De rechtbank heeft in uitspraak 2 de kern van deze onderbouwing letterlijk aangehaald en heeft onder verwijzing naar de rapporten van Genders en Van Kasteren-Van Delden geconcludeerd dat de rugklachten van appellant niet voortkomen uit dezelfde oorzaak als die waarvoor hij reeds een arbeidsongeschiktheidsuitkering geniet, zodat de wachttijd ter zake van de toegenomen arbeidsongeschiktheid van appellant in verband met die rugklachten niet op de voet van artikel 16, eerste lid, van de WAZ 4 weken bedraagt.
De Raad onderschrijft het oordeel van de rechtbank en verwijst daartoe in de eerste plaats naar het rapport van Van Kasteren-Van Delden. De door de rechtbank uit dit rapport aangehaalde passage houdt - samengevat weergegeven - in dat de rugklachten van tijdelijke aard niet bepalend zijn geweest voor de arbeidsmogelijkheden van appellant met ingang van 3 mei 2000 - de datum waarop besluit 1 betrekking had - en dat de rugklachten, waarmee appellant zich op 11 mei 2001 toegenomen arbeidsongeschikt heeft gemeld, ook los staan van de knieklachten waarvoor appellant met ingang 3 mei 2000 uitkering ontving.

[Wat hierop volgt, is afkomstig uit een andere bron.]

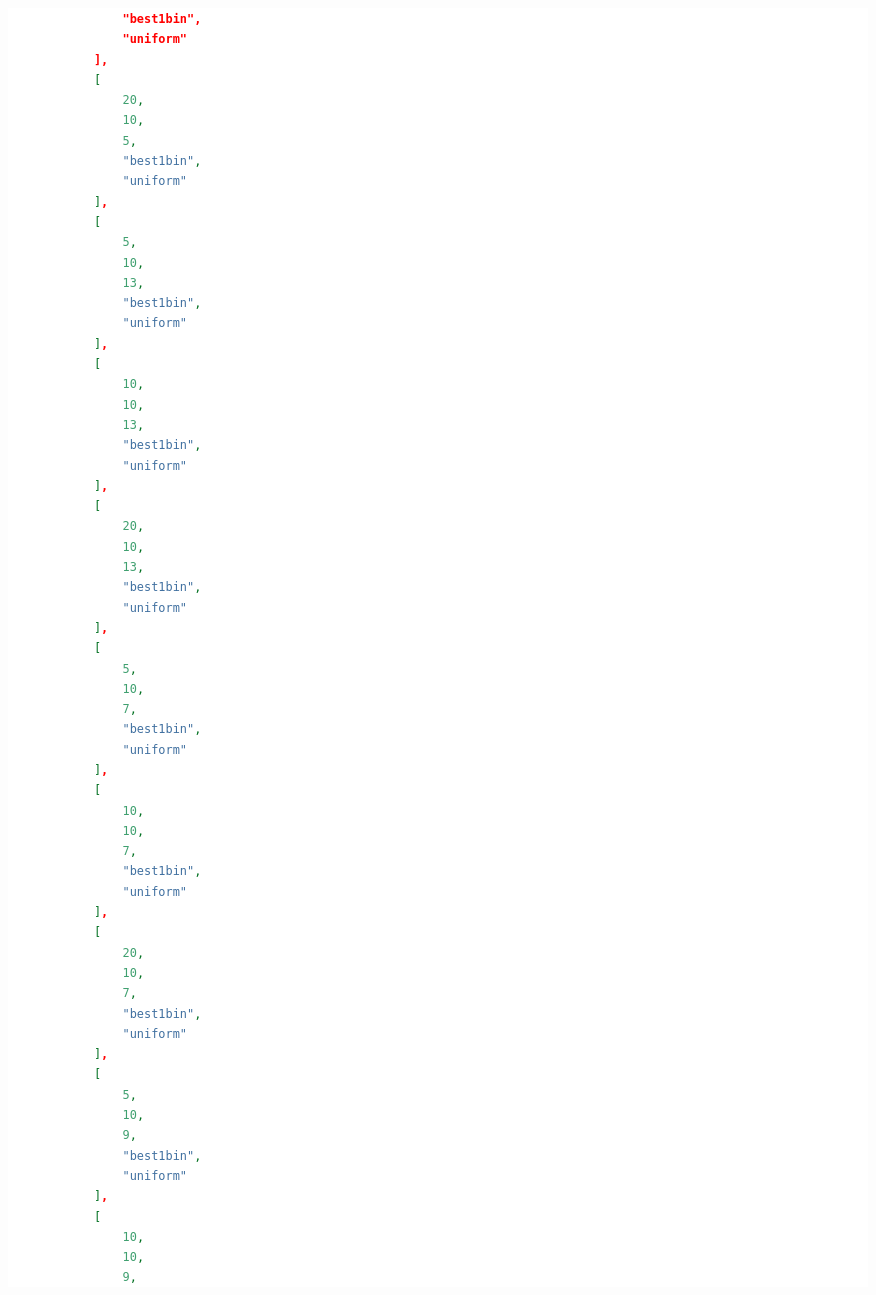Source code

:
 ```json
                "best1bin",
                "uniform"
            ],
            [
                20,
                10,
                5,
                "best1bin",
                "uniform"
            ],
            [
                5,
                10,
                13,
                "best1bin",
                "uniform"
            ],
            [
                10,
                10,
                13,
                "best1bin",
                "uniform"
            ],
            [
                20,
                10,
                13,
                "best1bin",
                "uniform"
            ],
            [
                5,
                10,
                7,
                "best1bin",
                "uniform"
            ],
            [
                10,
                10,
                7,
                "best1bin",
                "uniform"
            ],
            [
                20,
                10,
                7,
                "best1bin",
                "uniform"
            ],
            [
                5,
                10,
                9,
                "best1bin",
                "uniform"
            ],
            [
                10,
                10,
                9,
```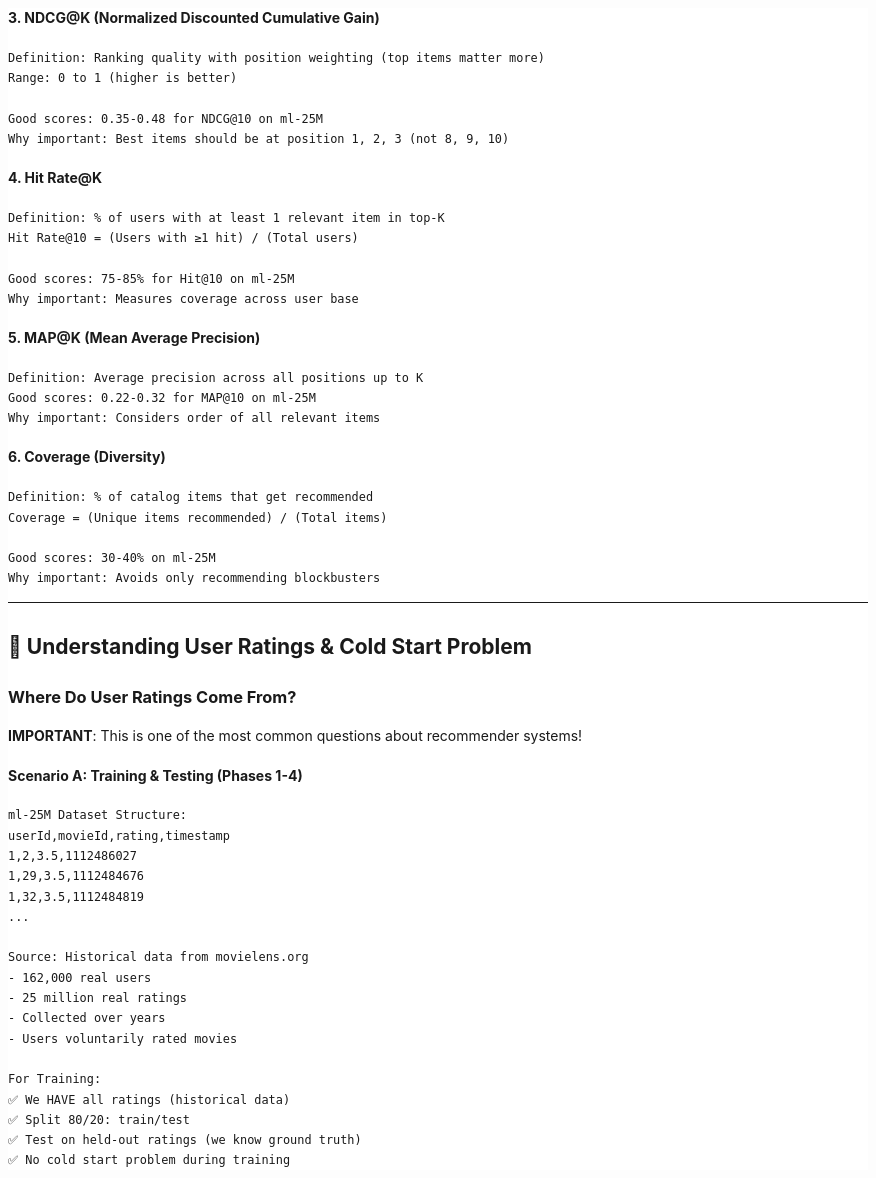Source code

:#### 3. NDCG@K (Normalized Discounted Cumulative Gain)
```
Definition: Ranking quality with position weighting (top items matter more)
Range: 0 to 1 (higher is better)

Good scores: 0.35-0.48 for NDCG@10 on ml-25M
Why important: Best items should be at position 1, 2, 3 (not 8, 9, 10)
```

#### 4. Hit Rate@K
```
Definition: % of users with at least 1 relevant item in top-K
Hit Rate@10 = (Users with ≥1 hit) / (Total users)

Good scores: 75-85% for Hit@10 on ml-25M
Why important: Measures coverage across user base
```

#### 5. MAP@K (Mean Average Precision)
```
Definition: Average precision across all positions up to K
Good scores: 0.22-0.32 for MAP@10 on ml-25M
Why important: Considers order of all relevant items
```

#### 6. Coverage (Diversity)
```
Definition: % of catalog items that get recommended
Coverage = (Unique items recommended) / (Total items)

Good scores: 30-40% on ml-25M
Why important: Avoids only recommending blockbusters
```

---

## 🔑 Understanding User Ratings & Cold Start Problem

### Where Do User Ratings Come From?

**IMPORTANT**: This is one of the most common questions about recommender systems!

#### Scenario A: Training & Testing (Phases 1-4)
```
ml-25M Dataset Structure:
userId,movieId,rating,timestamp
1,2,3.5,1112486027
1,29,3.5,1112484676
1,32,3.5,1112484819
...

Source: Historical data from movielens.org
- 162,000 real users
- 25 million real ratings
- Collected over years
- Users voluntarily rated movies

For Training:
✅ We HAVE all ratings (historical data)
✅ Split 80/20: train/test
✅ Test on held-out ratings (we know ground truth)
✅ No cold start problem during training
```
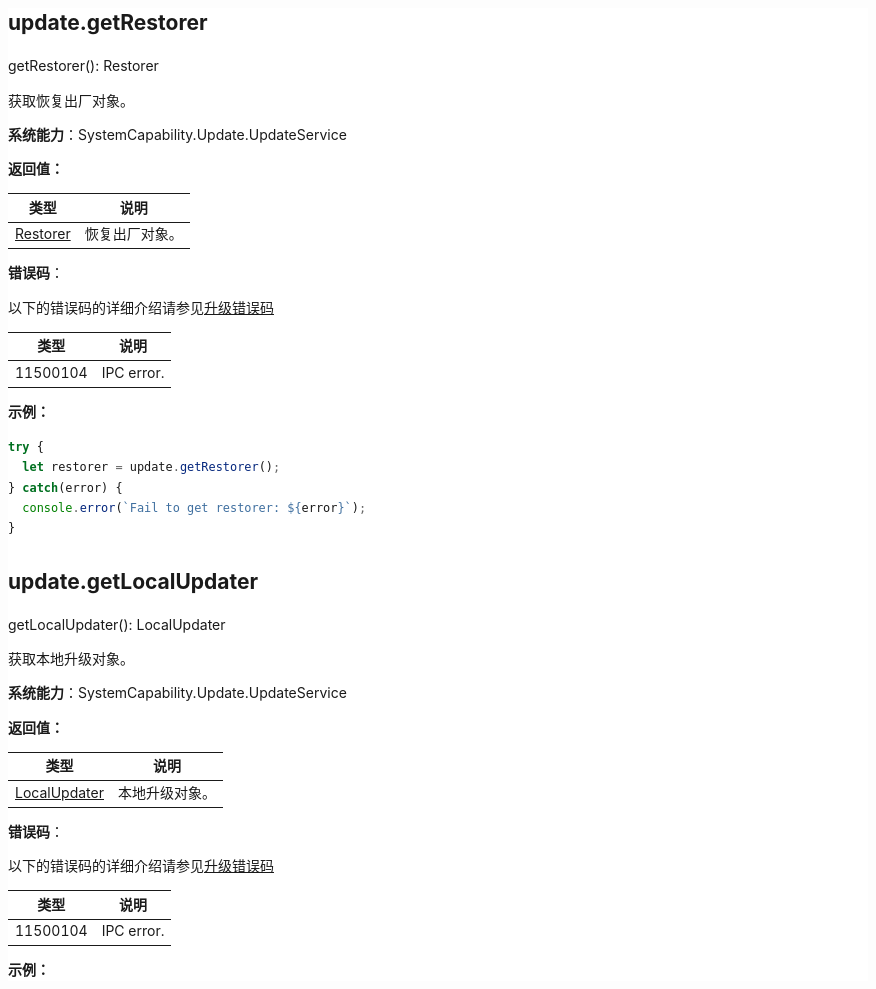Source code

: ## update.getRestorer

getRestorer(): Restorer

获取恢复出厂对象。

**系统能力**：SystemCapability.Update.UpdateService


**返回值：**

| 类型                    | 说明     |
| --------------------- | ------ |
| [Restorer](#restorer) | 恢复出厂对象。 |

**错误码**：

以下的错误码的详细介绍请参见[升级错误码](../errorcodes/errorcode-update.md)

| 类型       | 说明                                   |          
| -------  | ------------------------------------- |
| 11500104 | IPC error.                            |

**示例：**

```ts
try {
  let restorer = update.getRestorer();
} catch(error) {
  console.error(`Fail to get restorer: ${error}`);
}
```

## update.getLocalUpdater

getLocalUpdater(): LocalUpdater

获取本地升级对象。

**系统能力**：SystemCapability.Update.UpdateService

**返回值：**

| 类型                            | 说明     |
| ----------------------------- | ------ |
| [LocalUpdater](#localupdater) | 本地升级对象。 |

**错误码**：

以下的错误码的详细介绍请参见[升级错误码](../errorcodes/errorcode-update.md)

| 类型       | 说明                                   |          
| -------  | ------------------------------------- |
| 11500104 | IPC error.                            |

**示例：**

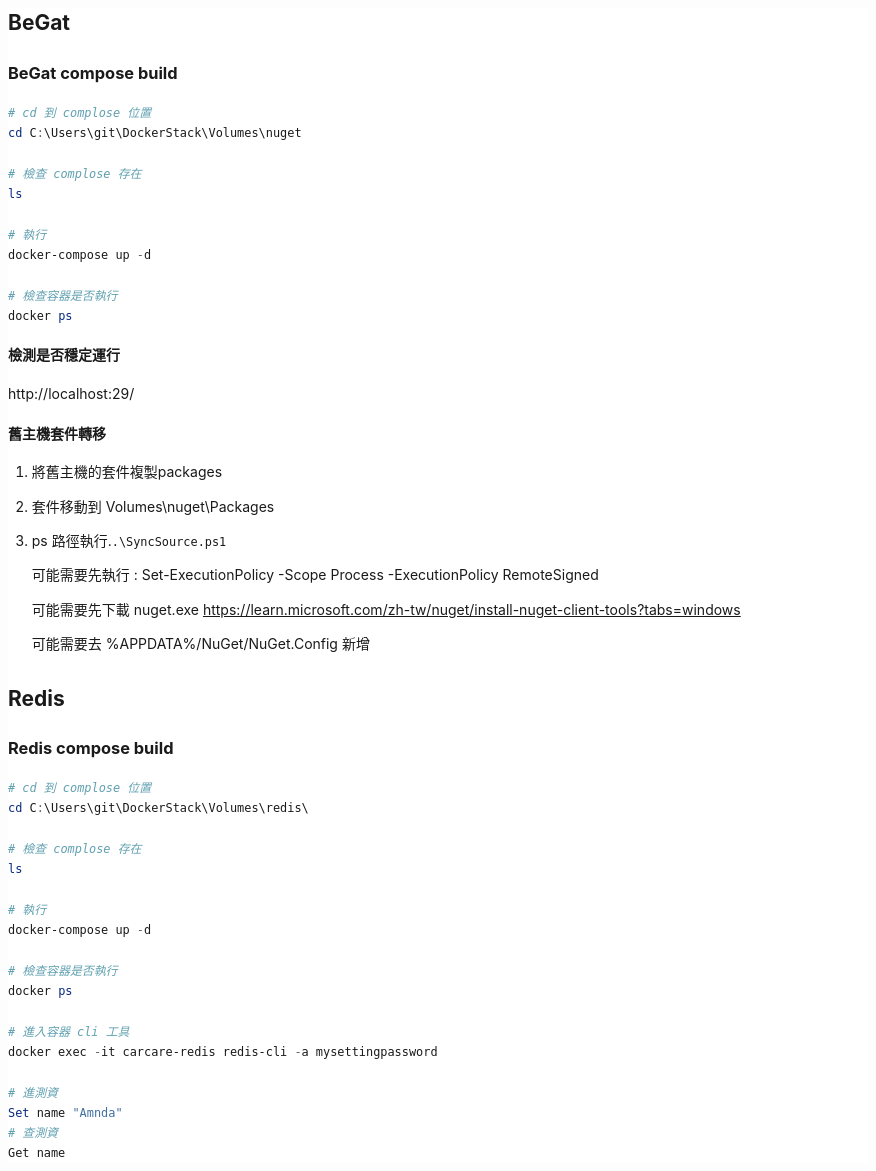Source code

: ## BeGat

### BeGat compose build

```powershell
# cd 到 complose 位置
cd C:\Users\git\DockerStack\Volumes\nuget

# 檢查 complose 存在
ls

# 執行
docker-compose up -d

# 檢查容器是否執行
docker ps
```

#### 檢測是否穩定運行

http://localhost:29/

#### 舊主機套件轉移

1. 將舊主機的套件複製packages

2. 套件移動到 Volumes\nuget\Packages

3. ps 路徑執行.`.\SyncSource.ps1`

   可能需要先執行 : Set-ExecutionPolicy -Scope Process -ExecutionPolicy RemoteSigned

   可能需要先下載 nuget.exe https://learn.microsoft.com/zh-tw/nuget/install-nuget-client-tools?tabs=windows

   可能需要去 %APPDATA%/NuGet/NuGet.Config 新增 <add key="63ITSbegat" value="http://192.168.10.10:29/v3/index.json" allowInsecureConnections="True" />

## Redis

### Redis compose build

```powershell
# cd 到 complose 位置
cd C:\Users\git\DockerStack\Volumes\redis\

# 檢查 complose 存在
ls

# 執行
docker-compose up -d

# 檢查容器是否執行
docker ps

# 進入容器 cli 工具
docker exec -it carcare-redis redis-cli -a mysettingpassword

# 進測資
Set name "Amnda"
# 查測資
Get name
```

Mede gelet op de rechtspraak, die de Raad inmiddels gevormd heeft ten aanzien van de artikelen 39a en 43a van de WAO, zoals blijkt uit zijn uitspraak van 11 december 2001 (USZ 2002,27), en ten aanzien waarvan de Raad geen aanleiding ziet deze niet van betekenis te achten voor artikel 16 van de WAZ, heeft de Raad in het door de gemachtigde van appellant op 19 juli 2004 overgelegd rapport van Fabry geen aanknopingspunten voor een ander oordeel gevonden. Ook indien op basis van dit rapport enig verband tussen de rugklachten van appellant ten tijde van zijn uitval op 5 mei 1999 en de hernia in verband waarmee appellant op 11 mei 2001 is uitgevallen en waarvoor hij in juni 2001 is geopereerd niet uitgesloten zou moeten worden geacht, dan nog kan er immers niet aan worden voorbijgezien dat aan de bij besluit 1 toegekende WAZ-uitkering met ingang van 3 mei 2000 geen beperkingen ten gevolge van die rugklachten ten grondslag hebben gelegen en dat er geen oorzakelijk verband bestond tussen die rugklachten en de op die datum aangenomen beperkingen ten gevolge van de eveneens bij de uitval op 5 mei 1999 aan de orde zijnde knieklachten.
Wat betreft de arbeidskundige bezwaren tegen besluit 2, welke dezelfde zijn als de bezwaren van deze aard tegen besluit 1, is de Raad van oordeel dat appellant geen procesbelang heeft bij de beoordeling daarvan. Bij besluit 2 is immers gehandhaafd de herziening van zijn WAZ-uitkering naar een mate arbeidsongeschiktheid van 80 tot 100% en op basis van de maximale grondslag.
Uit het vorenstaande volgt dat ook uitspraak 2 dient te worden bevestigd.
De Raad heeft naar aanleiding van de behandeling van de onderhavige hoger beroepen geen aanleiding gezien tot veroordeling van een partij in de proceskosten van een andere partij.
De Centrale Raad van Beroep,
Bevestigt de uitspraken 1 en 2.
Aldus gegeven door mr. K.J.S. Spaas als voorzitter en mr. J.W. Schuttel en mr. C.W.J. Schoor als leden, in tegenwoordigheid van H.H.M. Ho als griffier en uitgesproken in het openbaar op 14 december 2004.